GOAL OF THE EXERCISE - What is needed here is an exact repetition of the records below, beginning at the line that has "Since it is" and stopping after the line that has "While other options".

Items listed in a dataset:
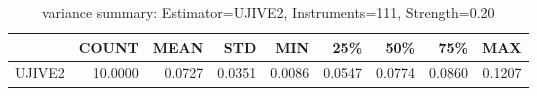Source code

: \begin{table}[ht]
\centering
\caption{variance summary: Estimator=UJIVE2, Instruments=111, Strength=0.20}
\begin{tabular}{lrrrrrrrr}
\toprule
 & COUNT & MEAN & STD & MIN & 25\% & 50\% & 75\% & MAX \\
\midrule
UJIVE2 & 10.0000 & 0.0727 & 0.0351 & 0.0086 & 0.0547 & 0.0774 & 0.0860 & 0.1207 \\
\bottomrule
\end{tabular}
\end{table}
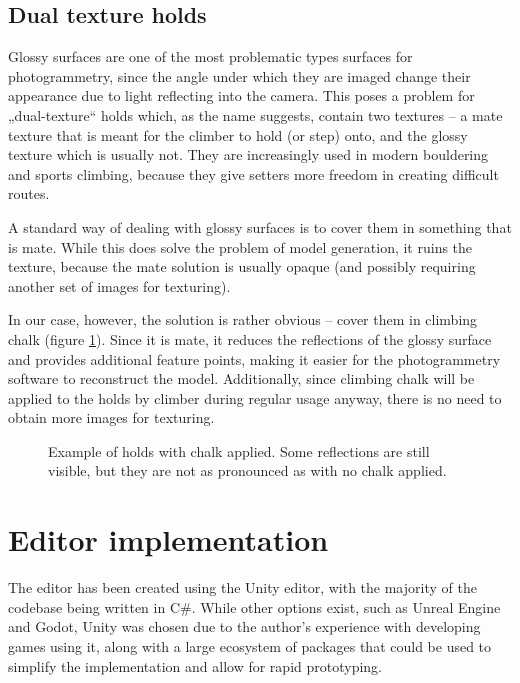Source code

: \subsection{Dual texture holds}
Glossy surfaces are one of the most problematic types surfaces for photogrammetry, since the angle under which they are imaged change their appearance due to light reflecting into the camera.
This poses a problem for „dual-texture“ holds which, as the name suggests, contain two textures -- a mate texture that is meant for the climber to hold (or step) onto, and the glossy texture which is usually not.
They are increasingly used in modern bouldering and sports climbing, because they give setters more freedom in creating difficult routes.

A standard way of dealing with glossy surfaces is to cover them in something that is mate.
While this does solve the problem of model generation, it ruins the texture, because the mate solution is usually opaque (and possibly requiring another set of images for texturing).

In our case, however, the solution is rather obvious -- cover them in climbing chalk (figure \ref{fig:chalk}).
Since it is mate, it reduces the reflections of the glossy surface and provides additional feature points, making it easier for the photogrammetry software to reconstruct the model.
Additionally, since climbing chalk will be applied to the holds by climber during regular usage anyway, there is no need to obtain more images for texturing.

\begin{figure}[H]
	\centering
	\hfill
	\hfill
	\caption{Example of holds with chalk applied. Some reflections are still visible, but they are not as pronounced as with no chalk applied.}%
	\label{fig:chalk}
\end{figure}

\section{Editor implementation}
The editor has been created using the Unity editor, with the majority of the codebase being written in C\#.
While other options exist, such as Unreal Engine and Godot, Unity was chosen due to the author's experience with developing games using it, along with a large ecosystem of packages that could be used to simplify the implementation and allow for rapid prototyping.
* * *
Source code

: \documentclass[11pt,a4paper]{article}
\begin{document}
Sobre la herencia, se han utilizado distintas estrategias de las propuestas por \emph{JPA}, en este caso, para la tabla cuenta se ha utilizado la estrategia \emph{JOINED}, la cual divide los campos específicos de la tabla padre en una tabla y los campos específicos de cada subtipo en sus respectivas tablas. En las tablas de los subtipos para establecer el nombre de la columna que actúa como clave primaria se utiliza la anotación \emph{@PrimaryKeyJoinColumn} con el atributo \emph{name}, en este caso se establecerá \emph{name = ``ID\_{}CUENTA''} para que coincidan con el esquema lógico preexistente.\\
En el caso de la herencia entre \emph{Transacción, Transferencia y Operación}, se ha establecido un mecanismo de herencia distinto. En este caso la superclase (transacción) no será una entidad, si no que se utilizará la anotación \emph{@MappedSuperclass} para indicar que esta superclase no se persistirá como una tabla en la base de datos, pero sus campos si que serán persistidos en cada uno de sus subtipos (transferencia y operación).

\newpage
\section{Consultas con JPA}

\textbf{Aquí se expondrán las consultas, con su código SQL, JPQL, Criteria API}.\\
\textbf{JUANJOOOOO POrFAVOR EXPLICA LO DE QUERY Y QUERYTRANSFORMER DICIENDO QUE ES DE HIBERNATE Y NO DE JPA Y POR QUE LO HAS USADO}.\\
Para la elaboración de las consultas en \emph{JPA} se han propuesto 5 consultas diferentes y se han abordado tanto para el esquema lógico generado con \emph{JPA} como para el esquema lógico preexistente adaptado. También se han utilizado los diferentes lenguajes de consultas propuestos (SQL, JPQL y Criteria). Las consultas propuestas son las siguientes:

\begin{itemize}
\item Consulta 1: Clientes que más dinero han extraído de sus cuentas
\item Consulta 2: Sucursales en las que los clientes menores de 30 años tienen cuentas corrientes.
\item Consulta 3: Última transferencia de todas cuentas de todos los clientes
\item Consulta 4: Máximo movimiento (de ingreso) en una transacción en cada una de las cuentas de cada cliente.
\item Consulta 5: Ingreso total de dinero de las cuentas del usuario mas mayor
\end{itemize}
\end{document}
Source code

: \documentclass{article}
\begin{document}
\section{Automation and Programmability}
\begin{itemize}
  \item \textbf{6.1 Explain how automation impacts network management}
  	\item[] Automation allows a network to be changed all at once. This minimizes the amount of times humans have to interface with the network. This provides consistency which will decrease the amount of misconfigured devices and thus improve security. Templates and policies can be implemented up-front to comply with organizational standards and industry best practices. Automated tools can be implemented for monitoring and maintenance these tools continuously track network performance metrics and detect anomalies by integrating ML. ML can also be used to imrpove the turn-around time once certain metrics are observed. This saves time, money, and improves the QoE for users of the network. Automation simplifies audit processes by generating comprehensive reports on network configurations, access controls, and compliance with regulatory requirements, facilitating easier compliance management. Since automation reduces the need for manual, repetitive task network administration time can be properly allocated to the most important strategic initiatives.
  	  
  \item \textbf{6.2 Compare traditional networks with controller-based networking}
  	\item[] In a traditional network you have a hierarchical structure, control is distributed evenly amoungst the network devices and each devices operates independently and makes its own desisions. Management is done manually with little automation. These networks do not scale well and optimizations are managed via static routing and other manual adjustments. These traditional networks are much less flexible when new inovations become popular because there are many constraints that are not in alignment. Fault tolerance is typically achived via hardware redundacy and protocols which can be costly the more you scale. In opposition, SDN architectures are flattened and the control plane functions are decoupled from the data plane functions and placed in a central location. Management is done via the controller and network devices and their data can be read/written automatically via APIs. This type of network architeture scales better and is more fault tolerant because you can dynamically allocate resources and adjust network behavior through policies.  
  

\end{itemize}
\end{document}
==
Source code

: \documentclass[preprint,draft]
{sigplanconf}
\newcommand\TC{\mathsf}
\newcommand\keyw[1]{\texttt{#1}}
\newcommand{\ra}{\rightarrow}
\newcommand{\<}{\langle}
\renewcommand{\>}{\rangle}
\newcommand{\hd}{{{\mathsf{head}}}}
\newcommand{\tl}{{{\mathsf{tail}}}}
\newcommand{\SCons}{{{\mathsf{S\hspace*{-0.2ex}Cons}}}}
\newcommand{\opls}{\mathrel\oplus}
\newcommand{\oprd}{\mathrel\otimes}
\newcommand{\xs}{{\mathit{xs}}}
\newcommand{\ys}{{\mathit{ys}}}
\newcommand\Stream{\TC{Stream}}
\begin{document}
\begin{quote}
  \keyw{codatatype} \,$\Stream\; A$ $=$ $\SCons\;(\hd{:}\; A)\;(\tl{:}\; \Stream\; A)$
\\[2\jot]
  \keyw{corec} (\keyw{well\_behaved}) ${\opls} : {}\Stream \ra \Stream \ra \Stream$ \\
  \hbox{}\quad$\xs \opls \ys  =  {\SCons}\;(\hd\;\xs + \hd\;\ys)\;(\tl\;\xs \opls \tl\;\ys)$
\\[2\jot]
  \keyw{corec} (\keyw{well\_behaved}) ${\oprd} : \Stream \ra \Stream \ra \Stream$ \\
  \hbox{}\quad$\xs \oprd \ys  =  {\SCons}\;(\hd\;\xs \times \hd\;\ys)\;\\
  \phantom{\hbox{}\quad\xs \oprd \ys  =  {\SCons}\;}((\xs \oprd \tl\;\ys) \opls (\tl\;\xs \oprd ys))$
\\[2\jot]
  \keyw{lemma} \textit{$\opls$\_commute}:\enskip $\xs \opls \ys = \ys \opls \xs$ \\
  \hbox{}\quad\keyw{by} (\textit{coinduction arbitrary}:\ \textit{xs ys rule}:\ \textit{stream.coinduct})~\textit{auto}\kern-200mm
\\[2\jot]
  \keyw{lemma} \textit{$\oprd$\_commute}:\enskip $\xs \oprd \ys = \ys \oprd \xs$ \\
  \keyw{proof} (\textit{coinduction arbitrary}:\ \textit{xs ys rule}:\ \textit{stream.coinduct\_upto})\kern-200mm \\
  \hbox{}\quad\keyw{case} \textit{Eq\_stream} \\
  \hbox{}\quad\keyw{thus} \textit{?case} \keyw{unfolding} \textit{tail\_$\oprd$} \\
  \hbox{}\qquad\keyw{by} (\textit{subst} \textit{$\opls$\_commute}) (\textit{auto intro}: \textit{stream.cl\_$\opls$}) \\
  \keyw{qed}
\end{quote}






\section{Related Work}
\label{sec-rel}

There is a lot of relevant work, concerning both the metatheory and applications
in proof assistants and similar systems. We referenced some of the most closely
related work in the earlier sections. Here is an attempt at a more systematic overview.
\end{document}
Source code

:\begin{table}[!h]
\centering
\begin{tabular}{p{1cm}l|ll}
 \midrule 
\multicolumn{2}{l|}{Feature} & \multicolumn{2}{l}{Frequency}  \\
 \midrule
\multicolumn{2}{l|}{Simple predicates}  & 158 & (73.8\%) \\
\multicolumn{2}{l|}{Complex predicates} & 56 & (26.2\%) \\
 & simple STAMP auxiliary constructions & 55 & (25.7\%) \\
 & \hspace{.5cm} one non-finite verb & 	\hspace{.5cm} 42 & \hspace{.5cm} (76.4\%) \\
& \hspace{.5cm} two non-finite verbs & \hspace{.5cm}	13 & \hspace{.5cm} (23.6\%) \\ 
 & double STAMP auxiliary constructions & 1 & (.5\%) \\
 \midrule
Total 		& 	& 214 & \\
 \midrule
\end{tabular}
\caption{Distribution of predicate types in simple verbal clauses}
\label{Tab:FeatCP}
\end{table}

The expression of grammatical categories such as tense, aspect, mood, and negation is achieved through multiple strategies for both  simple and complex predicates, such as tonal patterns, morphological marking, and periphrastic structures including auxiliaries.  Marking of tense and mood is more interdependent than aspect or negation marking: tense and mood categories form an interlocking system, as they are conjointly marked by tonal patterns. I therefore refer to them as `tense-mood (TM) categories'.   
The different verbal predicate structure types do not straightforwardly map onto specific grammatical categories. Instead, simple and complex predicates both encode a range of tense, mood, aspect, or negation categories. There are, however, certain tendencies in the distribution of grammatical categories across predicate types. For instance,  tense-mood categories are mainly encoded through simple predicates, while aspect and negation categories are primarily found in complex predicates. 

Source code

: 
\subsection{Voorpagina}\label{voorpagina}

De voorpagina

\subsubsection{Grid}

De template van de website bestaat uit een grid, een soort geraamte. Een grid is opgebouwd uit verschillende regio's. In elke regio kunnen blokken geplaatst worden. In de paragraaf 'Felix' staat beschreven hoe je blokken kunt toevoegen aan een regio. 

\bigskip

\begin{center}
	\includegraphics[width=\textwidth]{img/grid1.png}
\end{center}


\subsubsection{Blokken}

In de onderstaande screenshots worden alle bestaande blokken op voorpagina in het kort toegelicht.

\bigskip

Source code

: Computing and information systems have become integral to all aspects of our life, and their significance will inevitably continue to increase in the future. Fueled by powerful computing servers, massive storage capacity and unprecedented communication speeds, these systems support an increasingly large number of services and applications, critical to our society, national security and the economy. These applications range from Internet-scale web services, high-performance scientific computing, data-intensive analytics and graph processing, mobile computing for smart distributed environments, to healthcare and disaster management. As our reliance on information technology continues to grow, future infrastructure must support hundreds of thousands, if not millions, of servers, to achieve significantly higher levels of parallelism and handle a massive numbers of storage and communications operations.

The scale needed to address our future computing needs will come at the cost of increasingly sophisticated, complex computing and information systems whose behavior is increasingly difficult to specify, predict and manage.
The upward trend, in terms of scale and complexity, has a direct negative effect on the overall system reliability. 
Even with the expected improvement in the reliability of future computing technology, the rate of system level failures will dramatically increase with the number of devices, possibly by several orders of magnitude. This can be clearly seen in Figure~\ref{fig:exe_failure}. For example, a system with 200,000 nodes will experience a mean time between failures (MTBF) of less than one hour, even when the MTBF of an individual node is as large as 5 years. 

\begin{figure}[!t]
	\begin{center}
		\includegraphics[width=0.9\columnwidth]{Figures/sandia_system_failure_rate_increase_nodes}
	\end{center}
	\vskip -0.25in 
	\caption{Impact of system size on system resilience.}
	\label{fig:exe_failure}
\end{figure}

RESPONSE TO THIS TASK -
Since it is mate, it reduces the reflections of the glossy surface and provides additional feature points, making it easier for the photogrammetry software to reconstruct the model.
Additionally, since climbing chalk will be applied to the holds by climber during regular usage anyway, there is no need to obtain more images for texturing.

\begin{figure}[H]
	\centering
	\hfill
	\hfill
	\caption{Example of holds with chalk applied. Some reflections are still visible, but they are not as pronounced as with no chalk applied.}%
	\label{fig:chalk}
\end{figure}

\section{Editor implementation}
The editor has been created using the Unity editor, with the majority of the codebase being written in C\#.
While other options exist, such as Unreal Engine and Godot, Unity was chosen due to the author's experience with developing games using it, along with a large ecosystem of packages that could be used to simplify the implementation and allow for rapid prototyping.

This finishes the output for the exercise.